New computer game takes guts, and an ingestible controller

the guts game, the venture magazine

Enthusiastic gamers have no problem putting long hours into winning a video game. While they might not sacrifice their bodies in the same way that athletes do, they certainly are willing to do whatever it takes to win. With the introduction of The Guts Game, players can now ramp up the physicality they put into gaming. You see, with The Guts Game, the controller is part of you. It comes in the form a pill that players swallow. Over the next 24-36 hours, two players try to kill off a parasite by changing the temperature of their digestive systems.

Don’t worry, you’re not actually swallowing a real parasite. Rather, in The Guts Game — developed by researchers at the Royal Melbourne Institute of Technology — the parasite is digital. The controller, however, measures what’s really happening in the players’ guts and transmits that information to a mobile app. In order to win, the players must change their body temperatures, getting their guts hotter or colder depending on how close they are to the temperature required to “kill” the parasite. Kill the parasite before your opponent does, and you’re the victor.

the guts game, the venture magazine

The deeper into your digestive track the controller gets, the harder it becomes to alter your body temperature. At first, it can be as simple as eating spicy food or drinking a glass of ice water. But as the controller works its way out of the stomach and into the intestines, players might need need to go for a jog to heat their bodies up, or for a swim to cool their bodies down.

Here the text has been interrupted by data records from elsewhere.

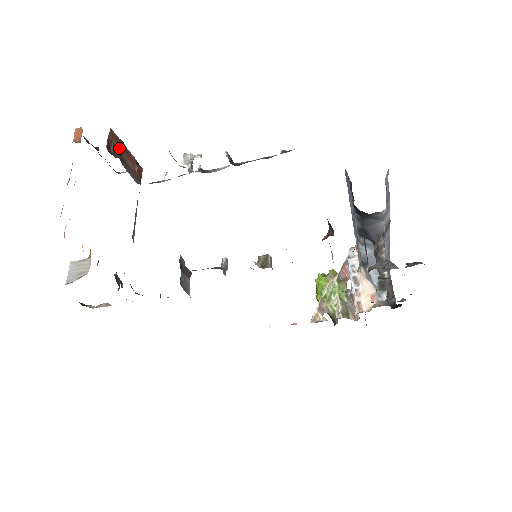
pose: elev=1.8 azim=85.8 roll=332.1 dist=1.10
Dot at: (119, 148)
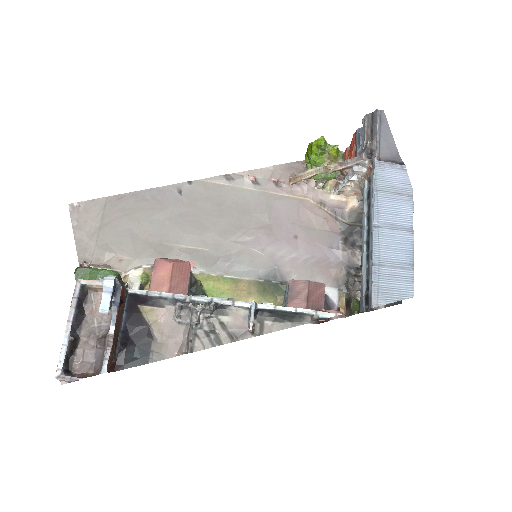
Dot at: (113, 346)
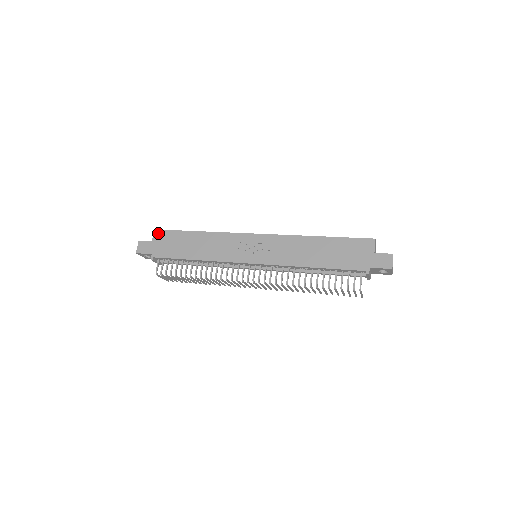
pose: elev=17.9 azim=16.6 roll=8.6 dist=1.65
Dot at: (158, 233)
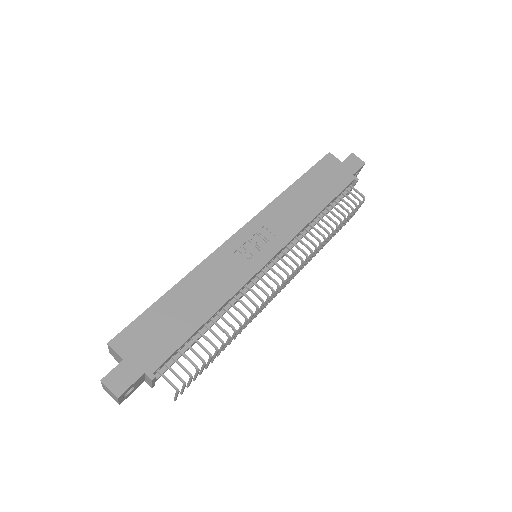
Dot at: (119, 341)
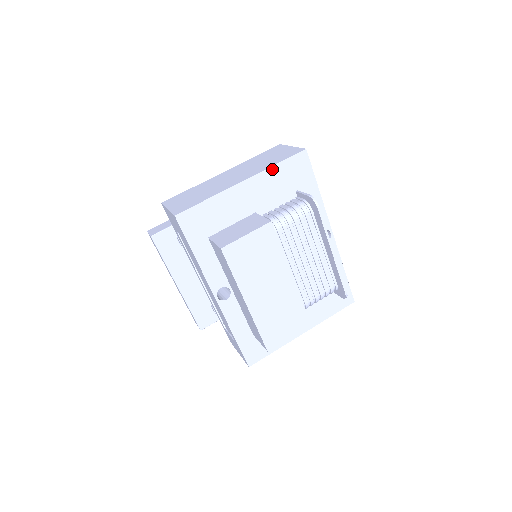
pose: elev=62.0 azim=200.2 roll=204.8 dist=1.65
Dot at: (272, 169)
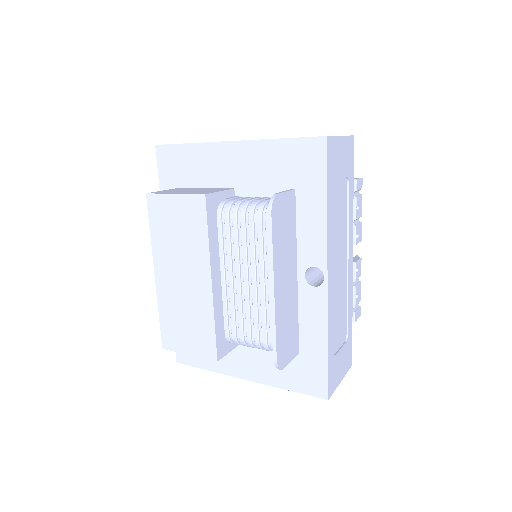
Dot at: (271, 143)
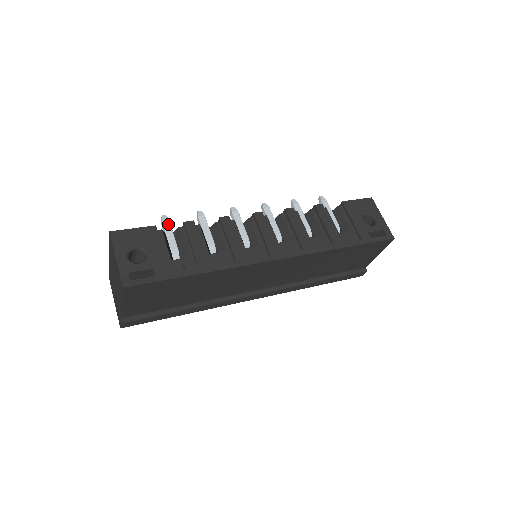
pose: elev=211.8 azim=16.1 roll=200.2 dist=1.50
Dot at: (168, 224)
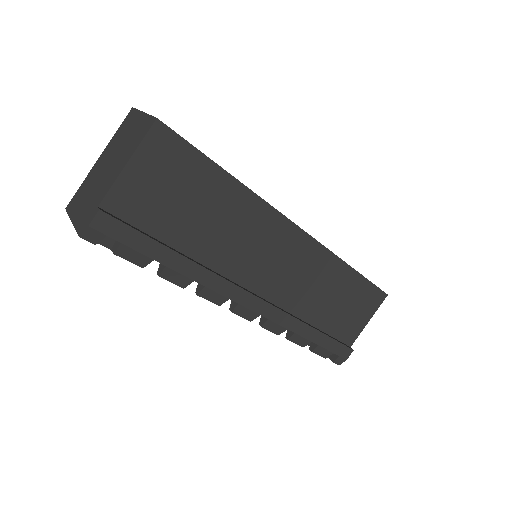
Dot at: occluded
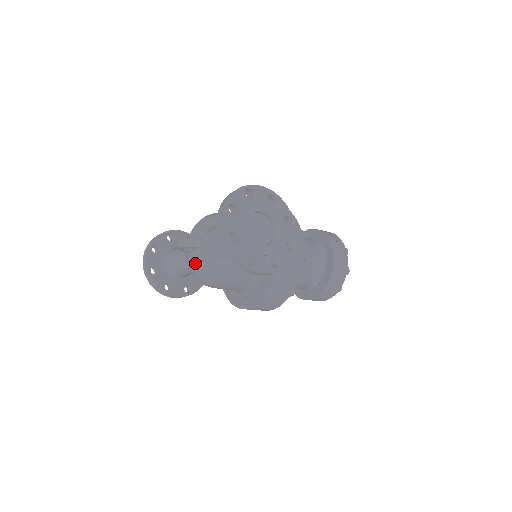
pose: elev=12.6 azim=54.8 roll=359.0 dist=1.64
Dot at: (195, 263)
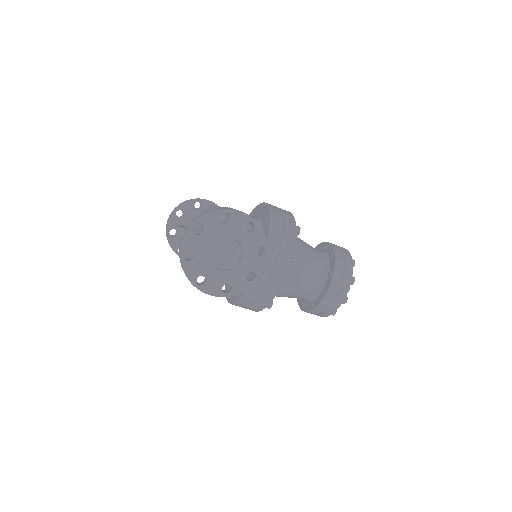
Dot at: occluded
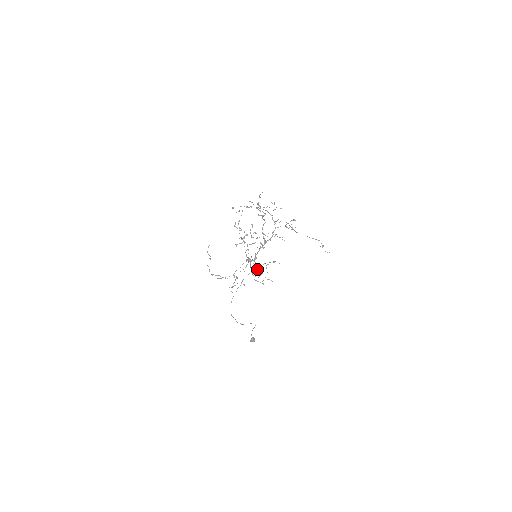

Theoretically, you could jump into a sauna to heat up and into a cryogenic chamber to change your body temperature rapidly, but one of the ideas behind The Guts Game is to make exercise fun and “experience the body as play,” as the researchers put it. They aim to humanise technology and help people learn about how the bodies work.

Aside from making gaming more interactive and physical, the researchers see swallowable sensors as helping medical practitioners create better patient experiences by adding an element of fun to health tracking for the 20 per cent of people worldwide who will suffer from a gastrointestinal disorder at some point in their lives. The Guts Game was presented at October’s Chi Play 2018 gaming technology convention in Melbourne. Soon you might be able to fight off a parasite and beat a friend, if you have the guts.